> **ACTIVITY 1**: Repeat word for word the part of the post about trauma from "What a great" to "are considered traumatic?".
> **ACTIVITY 2**: In the post about trauma, condense the paragraph beginning "I’m thinking about the topic of ‘trauma’ tonight" into a shorter version that keeps its main facts.
> **ACTIVITY 3**: Pick up the post about trauma after its final sentence and keep writing it.

What a great topic to discuss; trauma. So many professionals help clients that have experienced some type of trauma over the course of their lifespan, but do the people that are being helped know what trauma means?
I ask this question because I wonder how many people know they have experienced trauma? How many people have been told they ‘have trauma’ but have no clue what ‘trauma’ means or how to identify with it? How many people know that perhaps what they’ve experienced in their early childhood or when they were pregnant and beaten, or when they were in a horrible car accident – I wonder if they know those experiences are considered traumatic?
“Of course they do!”, one might say.
“What are you talking about?”, one might ask.
I’m thinking about the topic of ‘trauma’ tonight and am excited to hear tomorrow whether or not I have been awarded a scholarship to attend a trauma conference online in a few weeks. The conference has never been provided online and otherwise has always been located in a large city somewhere far away from me. This is a great opportunity to hear from some of the best in the field on the topic of trauma – and I hope I get the scholarship!
As I read more tonight out of passion to learn more about trauma (in preparation for the conference – just sending myself and the universe some healthy, positive manifesting energy), I have come to wonder about the type of language we use with clients when discussing trauma and lifespan experiences.
For example, I’ve heard many professionals use language such as “well, you’ve got a lot of trauma and….” – And what? When we say this, that ‘you have a lot of trauma’, it sounds like we are saying the client has a lot of dandruff! I’m starting to wonder if the client thought they had something like acne!? If you do this, then the acne will go away but it may be something that you have to deal with the rest of your life. Are we talking to clients like they have dandruff or acne and here is something they can do about it? Oh my.

> **DATA EXTRACTS**:
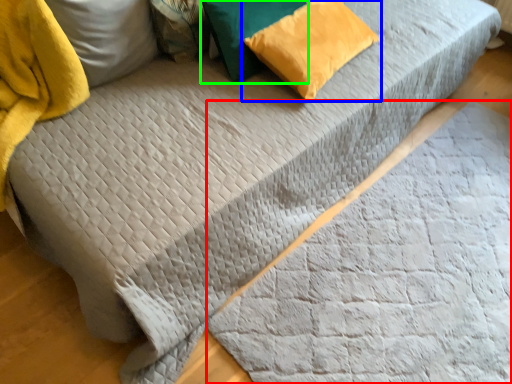
Question: Which object is positioned farthest from blanket (highlighted by a red box)? Select from pillow (highlighted by a blue box) and pillow (highlighted by a green box).

Choices:
 (A) pillow
 (B) pillow

Answer: (B)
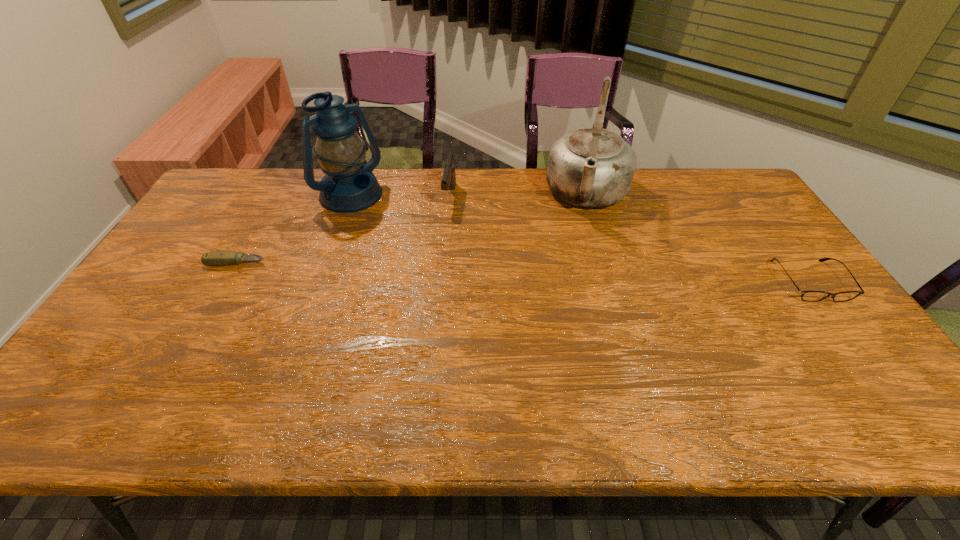
Where is `vacant area situated 0.130m at the spout of the fourth object from left to right`? This screenshot has width=960, height=540. vacant area situated 0.130m at the spout of the fourth object from left to right is located at coordinates click(580, 251).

> **ANSWER SPACE 1**:
What a great topic to discuss; trauma. So many professionals help clients that have experienced some type of trauma over the course of their lifespan, but do the people that are being helped know what trauma means?
I ask this question because I wonder how many people know they have experienced trauma? How many people have been told they ‘have trauma’ but have no clue what ‘trauma’ means or how to identify with it? How many people know that perhaps what they’ve experienced in their early childhood or when they were pregnant and beaten, or when they were in a horrible car accident – I wonder if they know those experiences are considered traumatic?

> **ANSWER SPACE 2**: The writer is thinking about trauma tonight and will learn tomorrow whether they have won a scholarship to an online trauma conference in a few weeks. The conference has never been offered online before and has always been held in a large, distant city. The writer sees it as a great chance to hear from some of the best in the field and hopes to get the scholarship.

> **ANSWER SPACE 3**:
What I’ve never heard is a client talk about their life experiences using the word ‘trauma’. When I’ve been working with clients, the type of language used sounds more like: “my screwed up childhood”; “when I got the shit beat out of me”; “well my life wasn’t ponies and rainbows” and so on. I think many clients characterize the experiences in their life by using words and phrases that minimize the visual effects of the actual experience. For example, instead of saying ‘I was beaten daily and kicked and shoved in a closet at night’ one could lessen the blow of the visual experience by saying ‘my screwed up childhood‘.
My point? No, I didn’t go down a rabbit hole – this is very important. My point?
Let’s make sure that if we are wanting to help others or help ourselves that we must know what ‘trauma’ means, how trauma surfaces in our lives, the different types of traumatic experiences, and so on. Let’s teach WHAT trauma is as opposed to telling people they have trauma. Perhaps something such as:
Now that you know WHAT trauma is, are there areas in your life that you can identify trauma with?
Now that you know WHAT trauma is and the potential impacts of HOW trauma can impact you and your life, are you open to developing a plan and learning new tools to manage the impacts?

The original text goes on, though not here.